Context: In the simplest case, one can consider the Fu-Kane-Mele (FKM) invariant for a four-band model in two dimensions where two bands are filled. Let $|\psi_0(\boldsymbol k)\rangle$ and $|\psi_1(\boldsymbol k)\rangle$ denote some continuous (possibly smooth) choice for the filled band wavefunctions. The system is presumed to be time-reversal symmetric (TRS) with respect to $T$ where $T^2 = -1$. On the square lattice there are four TRS momenta: $\boldsymbol k \in \{(0,0),(\pi,0),(0,\pi),(\pi,\pi)\} =: \Gamma$. For each of these, one can define(*) $$ \delta_{\boldsymbol k} := \frac{\langle \psi^{(1)}(\boldsymbol k) | T | \psi^{(2)}(\boldsymbol k)\rangle}{\sqrt{\langle \psi^{(1)}(\boldsymbol k) | T | \psi^{(2)}(\boldsymbol k)\rangle \; \langle \psi^{(2)}(\boldsymbol k) | T | \psi^{(1)}(\boldsymbol k)\rangle}} $$ Note that the square root is defined to be smooth everywhere (i.e. no branch cuts) -- one can argue this is possible. One can also argue that $|\delta_{\boldsymbol k}| = 1$ using the fact that $T^2 = -1$. I don't think a single $|\delta_{\boldsymbol k}| = 1$ has to be real, but I think the product over all four must be (?)

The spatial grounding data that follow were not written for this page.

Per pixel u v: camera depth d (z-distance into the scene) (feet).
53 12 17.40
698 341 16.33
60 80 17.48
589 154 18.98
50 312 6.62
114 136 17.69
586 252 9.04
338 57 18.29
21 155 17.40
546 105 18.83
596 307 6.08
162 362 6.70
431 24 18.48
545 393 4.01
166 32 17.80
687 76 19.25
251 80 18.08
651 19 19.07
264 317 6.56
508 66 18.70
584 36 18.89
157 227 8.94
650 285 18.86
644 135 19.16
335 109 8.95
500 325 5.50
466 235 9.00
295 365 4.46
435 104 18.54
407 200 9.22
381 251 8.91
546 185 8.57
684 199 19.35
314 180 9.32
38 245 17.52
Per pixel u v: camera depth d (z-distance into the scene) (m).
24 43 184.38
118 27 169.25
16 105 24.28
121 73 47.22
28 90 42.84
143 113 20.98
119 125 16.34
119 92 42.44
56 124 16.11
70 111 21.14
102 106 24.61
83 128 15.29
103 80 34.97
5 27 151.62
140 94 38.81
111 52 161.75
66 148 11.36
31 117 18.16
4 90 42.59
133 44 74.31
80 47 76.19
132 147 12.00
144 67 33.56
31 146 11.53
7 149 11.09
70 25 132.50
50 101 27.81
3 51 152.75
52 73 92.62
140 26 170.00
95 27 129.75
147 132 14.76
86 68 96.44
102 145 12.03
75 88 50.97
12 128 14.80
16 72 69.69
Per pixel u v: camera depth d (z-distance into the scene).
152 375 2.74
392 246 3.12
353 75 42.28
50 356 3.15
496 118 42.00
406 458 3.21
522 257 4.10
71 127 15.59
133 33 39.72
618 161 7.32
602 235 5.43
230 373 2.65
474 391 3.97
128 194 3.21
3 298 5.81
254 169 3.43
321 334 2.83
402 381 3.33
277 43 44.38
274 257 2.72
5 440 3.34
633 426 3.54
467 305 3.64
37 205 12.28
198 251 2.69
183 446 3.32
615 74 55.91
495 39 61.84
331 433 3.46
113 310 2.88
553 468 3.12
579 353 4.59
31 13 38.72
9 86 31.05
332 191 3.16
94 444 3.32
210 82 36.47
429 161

The FKM invariant $\nu$ is then simply defined as $$ \boxed{ (-1)^\nu = \prod_{\boldsymbol k \in \Gamma} \delta_{\boldsymbol k} }$$

Question: It is well-known that $\delta_{\boldsymbol k}$ is not gauge-invariant, i.e. a different choice of basis for the band wavefunctions might give a different result. However it is then often claimed that their product is gauge-invariant (at least if one ensures all choices are made continuously). I haven't seen a proof for this. In fact, I am struggling to see why the following is not a counter-example:

Suppose I perform a gauge transformation $|\psi^{(2)}(\boldsymbol k)\rangle \to e^{i\phi(\boldsymbol k)}|\psi^{(2)}(\boldsymbol k)\rangle$. If I choose $e^{i\phi(\boldsymbol k = (0,0))} = -1$, then trivially $\delta_{(0,0)} \to - \delta_{(0,0)}$. Moreover suppose that for the other $\boldsymbol k \in \Gamma$, we have $e^{i\phi(\boldsymbol k)} = 1$. Then under this gauge transformation, $(-1)^\nu$ has changed sign!

One might wonder if one can find such a $\phi(\boldsymbol k)$ smoothly (or even continuously). Indeed one can, as sketched in the following plot:

enter image description here

(Note: this defines $\phi(\boldsymbol k)$ in the first Brillouin zone. The extended function is then given by 'tiling'.)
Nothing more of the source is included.